Читаем Гений полностью

Для того чтобы целыми днями сидеть в кресле, валяться в гамаке, бродить по лесам и полям, предаваясь в одиночестве лени и созерцанию, и чувствовать себя при этом вполне счастливым, требуется известное предрасположение. Было время, когда Юджин воображал, что создан как раз для такого образа жизни, и того же мнения были его родители. Но теперь, заслышав зов славы, он уже не мог усидеть на месте. Именно сейчас ему нужны были не одиночество, не праздное созерцание, а разнообразие и смена впечатлений. Ему необходимо было иметь вокруг себя подходящее общество, людей жизнерадостных, восприимчивых и восторженных. Кое-что из этого было в Анджеле, когда ее не донимали никакие тревоги. Общество родителей, сестры и старых знакомых давало ему несколько больше, но они не могли проводить все свое время в беседах с ним и без конца уделять ему внимание. А кроме них, никого кругом не было. Александрия ничего не могла ему дать.

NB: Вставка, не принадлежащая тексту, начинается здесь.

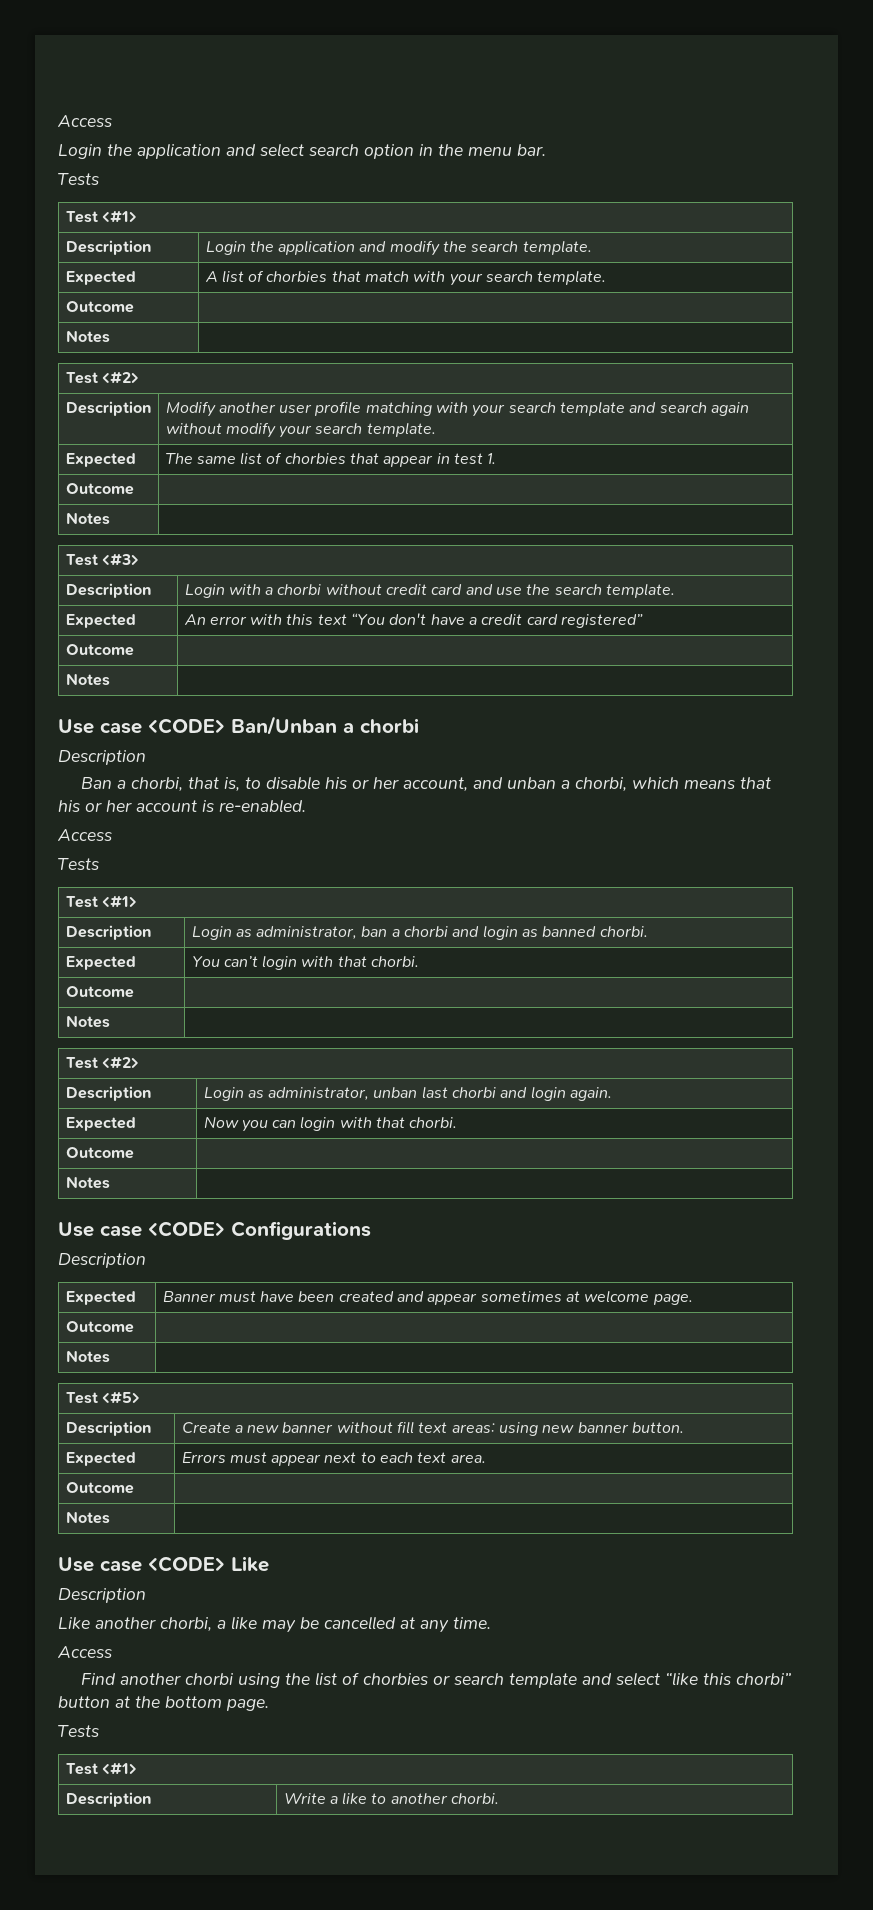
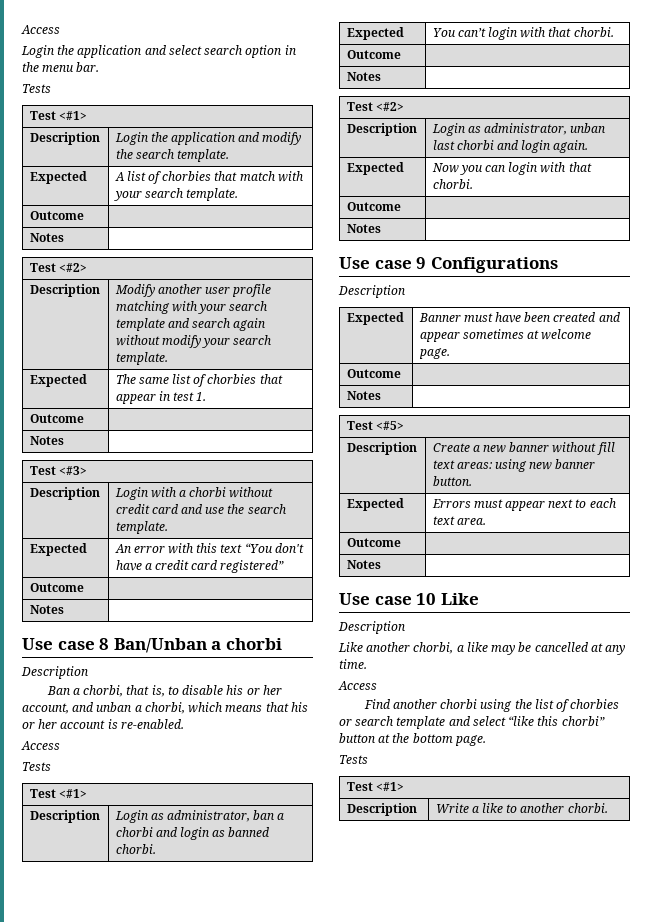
[148,718,225,734] <CODE> -> [99,638,110,650] 8
[148,1221,225,1237] <CODE> -> [416,257,427,269] 9
[148,1556,225,1572] <CODE> -> [416,593,437,605] 10

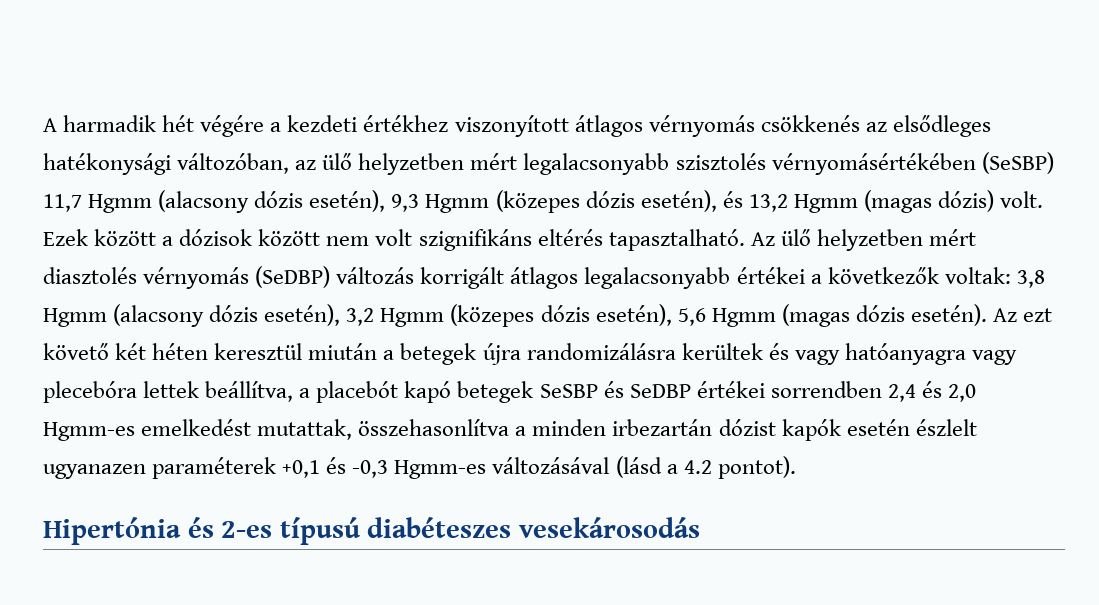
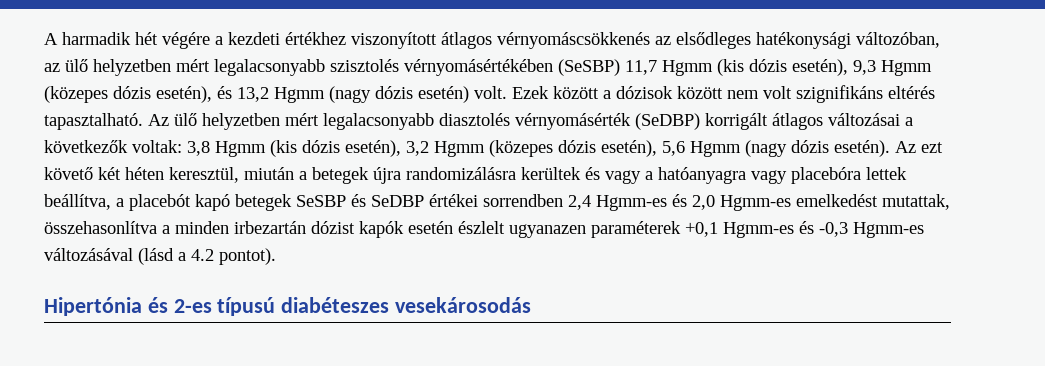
[648,115,860,137] vérnyomás csökkenés -> [497,32,650,49] vérnyomáscsökkenés
[158,190,250,213] (alacsony -> [717,59,744,76] (kis
[863,190,995,213] (magas dózis) -> [329,86,469,103] (nagy dózis esetén)
[43,266,805,289] diasztolés vérnyomás (SeDBP) változás korrigált átlagos legalacsonyabb értékei -> [323,113,900,130] legalacsonyabb diasztolés vérnyomásérték (SeDBP) korrigált átlagos változásai
[113,304,205,327] (alacsony -> [270,140,297,157] (kis
[781,304,850,327] (magas -> [745,140,787,157] (nagy
[214,343,303,360] keresztül -> [169,167,239,183] keresztül,
(840, 357) none -> [645,171,653,180] a
[43,381,137,403] plecebóra -> [791,167,861,184] placebóra
(916, 393) none -> [596,195,667,211] Hgmm-es
(321, 469) none -> [723,222,794,238] Hgmm-es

Юджин бродил с Анджелой по длинным проселочным дорогам, катался на лодке, ловил рыбу, но все это не избавляло его от чувства одиночества. Он подолгу сидел на террасе или лежал в гамаке, перебирая в памяти все, что видел в Лондоне и в Париже, и мысленно представлял себя за работой. Собор св. Павла, окутанный туманной дымкой, набережная Темзы, Пикадилли, Блэкфрайерский мост, трущобы Уайтчепела и Ист-Энда – как хотелось ему сейчас быть подальше от Александрии и рисовать все это! Только бы иметь возможность писать. Он приспособил под студию отцовский сеновал, источником света служила ему дверь, выходившая на север. Там он пытался кое-что писать по памяти, но у него получалось не то, что он хотел. В нем укрепилось убеждение, – вернее, это была навязчивая мысль, – что ни одна его работа ему не удается. Сколько бы ни уверяли Анджела, мать, отец, мнения которых он порою спрашивал, что картина прекрасная, превосходна, – он не верил этому. Под влиянием все новых и новых мыслей он начинал переделывать, переделывать и снова переделывать, но в конце концов приходил в ярость от своего бессилия и предавался полному отчаянию, проникаясь жалостью к самому себе.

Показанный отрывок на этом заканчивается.